_What is needed:_ Copy out exactly the stretch below, from the line with "Rename titel_label_2 to label2 on line 77" through the line with "left_click_drag(853, 267, 869, 267)", both included; the pictures stay out.

_Input records:_
○ ○ ○ ○

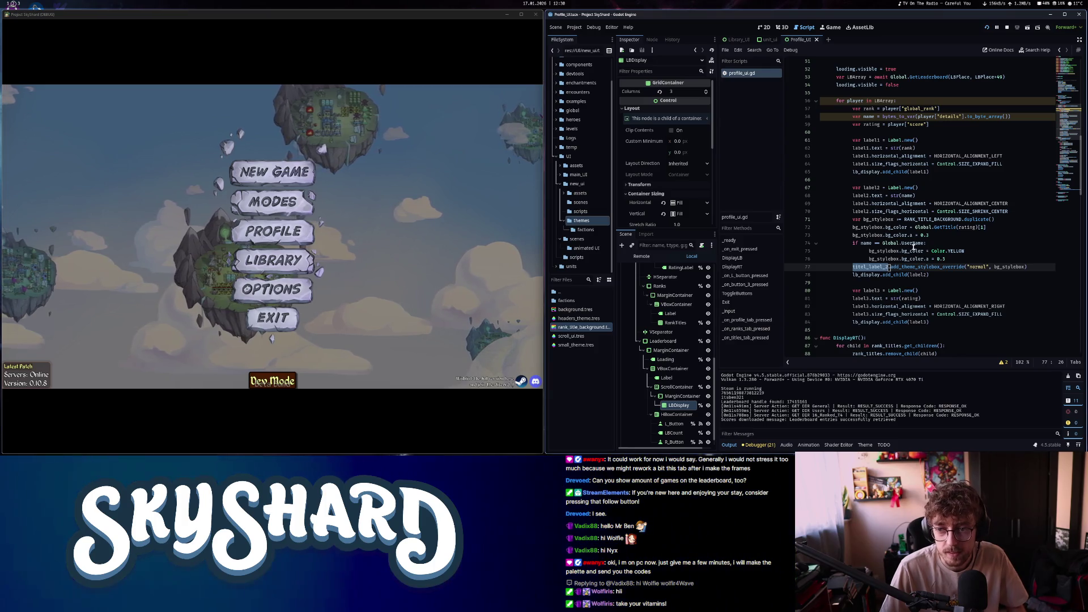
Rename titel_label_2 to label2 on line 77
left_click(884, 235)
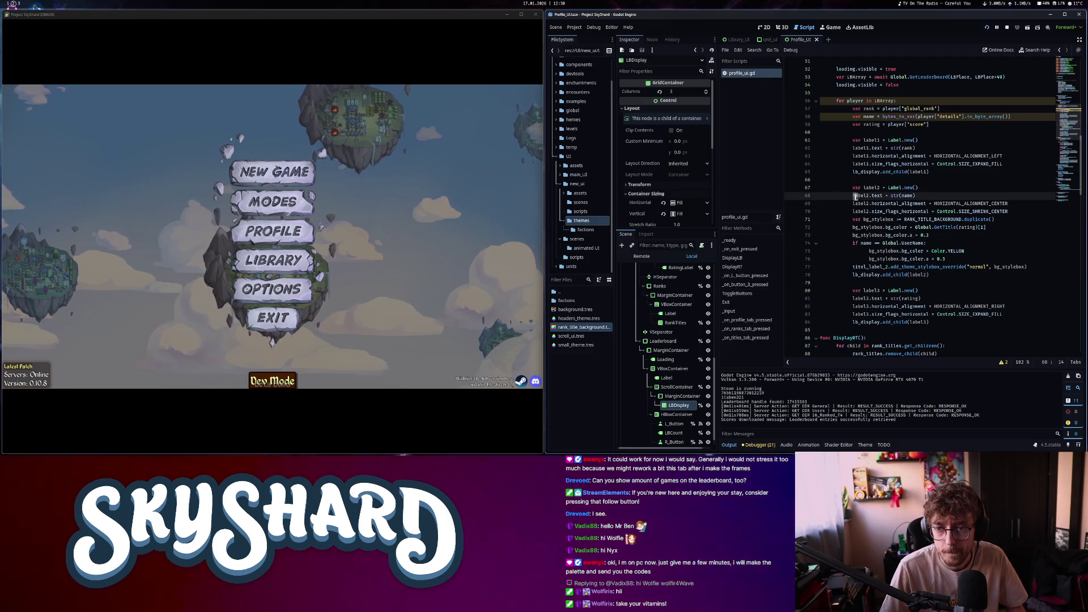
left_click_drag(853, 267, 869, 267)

○ ○ ○ ○

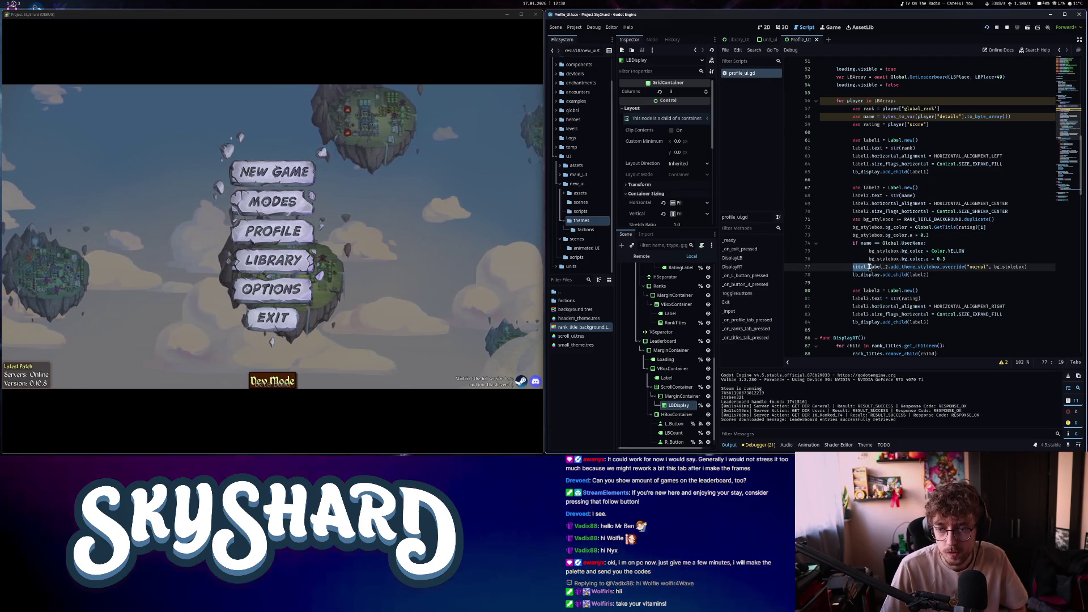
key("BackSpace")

○ ○ ○ ○

_Task solution:_
Rename titel_label_2 to label2 on line 77
left_click(884, 235)
left_click_drag(853, 267, 869, 267)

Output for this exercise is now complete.